The new analysis by changing our regional economies warns that public money is rapidly being enjoyed from private companies, instead of registering the improvement of services.

The report, Published on Wednesdayfound that in the North East, South Yorkshire and West Midlands, £256m of revenue was generated by private companies providing care services between 2021 and 2024.

“Politicians and organizations are telling us that it’s not enough money to invest in social care and that we can’t borrow more to build a better system,” the report said.

“The truth is that there is money in the care system but most of it stops.
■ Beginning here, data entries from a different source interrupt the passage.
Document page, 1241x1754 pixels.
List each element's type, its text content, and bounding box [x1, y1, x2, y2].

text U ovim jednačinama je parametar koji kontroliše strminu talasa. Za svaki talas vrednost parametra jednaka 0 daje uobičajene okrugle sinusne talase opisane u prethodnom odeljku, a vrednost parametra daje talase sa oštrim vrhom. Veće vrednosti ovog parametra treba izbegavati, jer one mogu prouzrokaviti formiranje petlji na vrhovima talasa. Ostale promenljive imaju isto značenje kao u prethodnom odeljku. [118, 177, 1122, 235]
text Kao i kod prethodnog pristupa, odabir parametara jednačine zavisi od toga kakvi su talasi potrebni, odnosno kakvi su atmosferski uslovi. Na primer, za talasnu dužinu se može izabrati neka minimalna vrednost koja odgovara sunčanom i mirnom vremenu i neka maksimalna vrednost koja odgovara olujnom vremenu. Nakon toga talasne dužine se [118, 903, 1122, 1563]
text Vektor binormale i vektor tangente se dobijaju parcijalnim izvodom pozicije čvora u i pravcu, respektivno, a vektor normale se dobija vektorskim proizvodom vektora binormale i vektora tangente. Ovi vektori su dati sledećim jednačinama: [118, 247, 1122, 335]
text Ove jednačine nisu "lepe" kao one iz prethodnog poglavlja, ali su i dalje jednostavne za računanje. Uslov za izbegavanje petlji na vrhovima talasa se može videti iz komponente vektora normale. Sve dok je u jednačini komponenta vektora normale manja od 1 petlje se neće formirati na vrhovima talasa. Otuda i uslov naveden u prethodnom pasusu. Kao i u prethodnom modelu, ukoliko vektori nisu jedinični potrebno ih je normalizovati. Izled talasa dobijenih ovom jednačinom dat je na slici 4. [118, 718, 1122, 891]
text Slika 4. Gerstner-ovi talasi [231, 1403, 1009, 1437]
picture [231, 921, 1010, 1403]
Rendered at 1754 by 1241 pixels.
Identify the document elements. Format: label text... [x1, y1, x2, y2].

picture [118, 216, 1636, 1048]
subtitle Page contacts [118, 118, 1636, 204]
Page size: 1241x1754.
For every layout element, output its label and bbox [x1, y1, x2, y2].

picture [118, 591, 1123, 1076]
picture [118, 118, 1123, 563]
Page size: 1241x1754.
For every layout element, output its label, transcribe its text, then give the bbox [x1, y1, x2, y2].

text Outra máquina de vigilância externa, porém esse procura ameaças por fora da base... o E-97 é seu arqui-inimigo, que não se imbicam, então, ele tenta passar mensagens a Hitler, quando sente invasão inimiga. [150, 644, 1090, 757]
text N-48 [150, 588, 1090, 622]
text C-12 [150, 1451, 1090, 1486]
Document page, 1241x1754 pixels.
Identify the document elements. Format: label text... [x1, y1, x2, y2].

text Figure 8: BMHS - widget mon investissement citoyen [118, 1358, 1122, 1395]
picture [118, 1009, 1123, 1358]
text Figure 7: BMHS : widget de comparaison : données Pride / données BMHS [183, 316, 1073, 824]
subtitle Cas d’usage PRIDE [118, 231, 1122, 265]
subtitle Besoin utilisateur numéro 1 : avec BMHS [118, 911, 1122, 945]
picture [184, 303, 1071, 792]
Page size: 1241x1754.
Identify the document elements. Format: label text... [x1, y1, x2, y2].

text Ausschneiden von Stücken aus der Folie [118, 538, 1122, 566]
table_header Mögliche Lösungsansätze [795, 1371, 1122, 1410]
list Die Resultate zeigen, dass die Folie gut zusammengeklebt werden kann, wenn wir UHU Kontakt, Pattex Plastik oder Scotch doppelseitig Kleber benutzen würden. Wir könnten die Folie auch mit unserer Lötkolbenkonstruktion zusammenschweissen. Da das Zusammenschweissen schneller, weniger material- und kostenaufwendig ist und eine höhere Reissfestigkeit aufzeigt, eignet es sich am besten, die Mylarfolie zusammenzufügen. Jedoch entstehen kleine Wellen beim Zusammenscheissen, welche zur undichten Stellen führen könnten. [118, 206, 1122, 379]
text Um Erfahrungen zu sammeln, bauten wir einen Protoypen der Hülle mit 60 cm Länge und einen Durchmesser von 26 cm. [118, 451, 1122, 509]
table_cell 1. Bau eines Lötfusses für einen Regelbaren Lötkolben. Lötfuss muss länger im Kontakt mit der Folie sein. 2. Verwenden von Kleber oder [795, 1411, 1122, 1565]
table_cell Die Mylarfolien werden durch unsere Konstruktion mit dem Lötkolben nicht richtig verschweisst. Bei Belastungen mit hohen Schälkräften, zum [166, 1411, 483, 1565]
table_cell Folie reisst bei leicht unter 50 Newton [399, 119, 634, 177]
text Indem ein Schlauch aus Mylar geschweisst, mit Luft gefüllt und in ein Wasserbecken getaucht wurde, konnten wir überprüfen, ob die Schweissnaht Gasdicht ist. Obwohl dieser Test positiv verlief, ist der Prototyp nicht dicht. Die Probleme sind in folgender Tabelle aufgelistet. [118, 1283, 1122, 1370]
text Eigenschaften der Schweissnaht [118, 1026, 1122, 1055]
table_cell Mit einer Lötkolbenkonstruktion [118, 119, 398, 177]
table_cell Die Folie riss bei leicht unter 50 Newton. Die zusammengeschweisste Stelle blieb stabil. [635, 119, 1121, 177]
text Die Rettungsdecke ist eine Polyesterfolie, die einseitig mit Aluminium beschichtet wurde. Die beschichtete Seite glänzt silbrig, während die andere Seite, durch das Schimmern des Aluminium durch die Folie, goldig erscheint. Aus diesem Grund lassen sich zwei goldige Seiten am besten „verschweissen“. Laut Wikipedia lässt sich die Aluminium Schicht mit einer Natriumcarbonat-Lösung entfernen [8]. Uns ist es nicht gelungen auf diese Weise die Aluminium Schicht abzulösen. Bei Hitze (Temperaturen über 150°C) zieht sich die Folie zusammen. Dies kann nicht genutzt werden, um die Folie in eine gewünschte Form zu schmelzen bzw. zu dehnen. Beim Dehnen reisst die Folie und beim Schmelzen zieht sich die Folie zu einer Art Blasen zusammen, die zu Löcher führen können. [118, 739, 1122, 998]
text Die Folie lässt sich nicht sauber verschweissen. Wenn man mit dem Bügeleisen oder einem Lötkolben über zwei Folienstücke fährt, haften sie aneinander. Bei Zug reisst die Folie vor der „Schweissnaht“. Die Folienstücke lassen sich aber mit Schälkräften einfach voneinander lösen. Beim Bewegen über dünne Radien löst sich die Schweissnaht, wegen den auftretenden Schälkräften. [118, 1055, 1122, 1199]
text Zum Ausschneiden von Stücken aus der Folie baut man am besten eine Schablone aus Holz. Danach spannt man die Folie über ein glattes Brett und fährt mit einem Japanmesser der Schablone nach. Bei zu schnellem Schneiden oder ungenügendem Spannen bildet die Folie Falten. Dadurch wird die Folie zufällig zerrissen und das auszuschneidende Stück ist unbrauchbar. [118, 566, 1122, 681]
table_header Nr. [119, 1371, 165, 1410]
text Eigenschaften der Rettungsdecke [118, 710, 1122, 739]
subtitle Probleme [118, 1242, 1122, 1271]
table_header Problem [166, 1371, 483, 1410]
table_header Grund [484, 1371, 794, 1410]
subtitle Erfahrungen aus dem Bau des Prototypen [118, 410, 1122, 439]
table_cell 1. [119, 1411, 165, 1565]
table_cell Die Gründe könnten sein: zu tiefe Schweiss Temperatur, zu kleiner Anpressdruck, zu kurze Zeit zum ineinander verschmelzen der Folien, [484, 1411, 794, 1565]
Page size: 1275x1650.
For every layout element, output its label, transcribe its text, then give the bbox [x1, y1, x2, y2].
Instead of providing a service to the public, in many things, in constant care or products that can be bought and sold.”

The report found that it has spread to “all aspects of our lives” and “collides with public statements about what public goods and services should be”.

More than a third (£87.7m) of all profits examined were made by care managers owned by private tax-equivalent companies.

A total of £ 45m was paid in dividends to shareholders and £ 33.6m was paid in interest, of which 60% went directly to companies owned by private equity and based on taxes.

The directors of these companies earn 60 times more than the average wage, with frontline care workers often paid less than the living wage.

The report – Final Discontinuation of the Official Care System in the UKa part of a partnership between the center for local economic methods (CLES), the center for developing areas (CTP), co-operatives UK and the new economy foundation.

It called for the government to put legal limits on the profits made from public services, as well as greater scrutiny of where their authorities spend their money.

“Councils don’t have the kind of data on the companies they support, which is a real problem for taxpayers,” said Lea Millthorne, the report’s co-author and Cles report partner.

“They have to check some boxes, but what boxes are not considered to be related to a provider company or its profit-making methods because it is paired with services because they are forced to contract these services.”

The team behind the report spent months analyzing the complex web of financial assets in homes including children’s homes, sent to the province.

By 2024, £3.8bn will be spent by local authorities in the three regions to fund these care services.

“We know that there is a deeper issue that there are many companies that are still taking more money in debt payments, but our systems to stop the public, from Provie Tors,” said the Public of the Public of Family Marketing

“It does not need to be this way. The government could act, limiting how much can be taken out of public services and supporting further procurement reform so that more local authority contracts go to organizations that reinvest in care, not investors. Care should be a public good that strengthens our communities, not a commodity that drains them.”